--- START ---

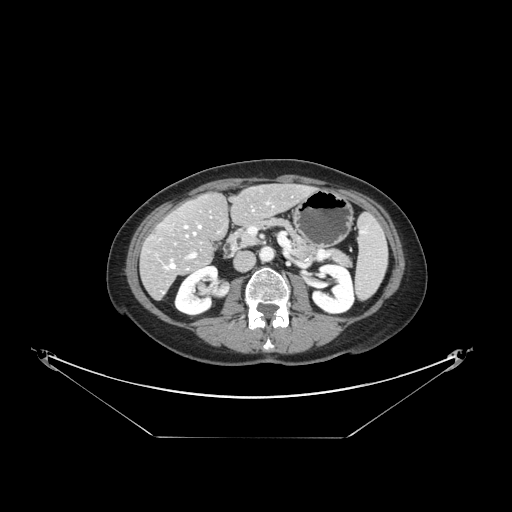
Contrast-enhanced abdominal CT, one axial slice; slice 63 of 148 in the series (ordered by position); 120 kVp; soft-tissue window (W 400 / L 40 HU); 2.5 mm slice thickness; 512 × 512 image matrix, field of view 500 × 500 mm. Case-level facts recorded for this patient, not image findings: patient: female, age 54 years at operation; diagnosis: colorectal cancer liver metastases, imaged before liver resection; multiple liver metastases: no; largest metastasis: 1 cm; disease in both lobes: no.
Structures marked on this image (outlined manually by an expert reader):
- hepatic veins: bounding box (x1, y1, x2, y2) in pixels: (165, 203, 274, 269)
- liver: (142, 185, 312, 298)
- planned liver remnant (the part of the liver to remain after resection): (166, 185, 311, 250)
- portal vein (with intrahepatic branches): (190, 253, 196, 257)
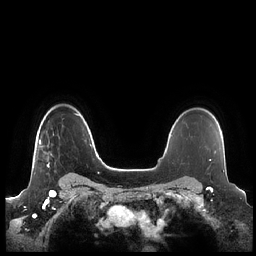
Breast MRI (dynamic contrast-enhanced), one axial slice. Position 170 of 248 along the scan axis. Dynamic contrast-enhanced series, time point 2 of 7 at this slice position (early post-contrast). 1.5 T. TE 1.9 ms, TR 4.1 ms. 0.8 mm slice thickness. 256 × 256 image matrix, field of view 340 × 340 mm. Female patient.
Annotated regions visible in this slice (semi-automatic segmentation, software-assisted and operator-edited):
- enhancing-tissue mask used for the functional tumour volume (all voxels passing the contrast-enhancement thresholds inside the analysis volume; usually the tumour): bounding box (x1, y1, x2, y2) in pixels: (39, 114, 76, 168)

--- END ---

### WHAT YOU WILL DO
Check each line in the records above for the word "bounding". Return those that have it.

### ANSWER BELOW
- hepatic veins: bounding box (x1, y1, x2, y2) in pixels: (165, 203, 274, 269)
- enhancing-tissue mask used for the functional tumour volume (all voxels passing the contrast-enhancement thresholds inside the analysis volume; usually the tumour): bounding box (x1, y1, x2, y2) in pixels: (39, 114, 76, 168)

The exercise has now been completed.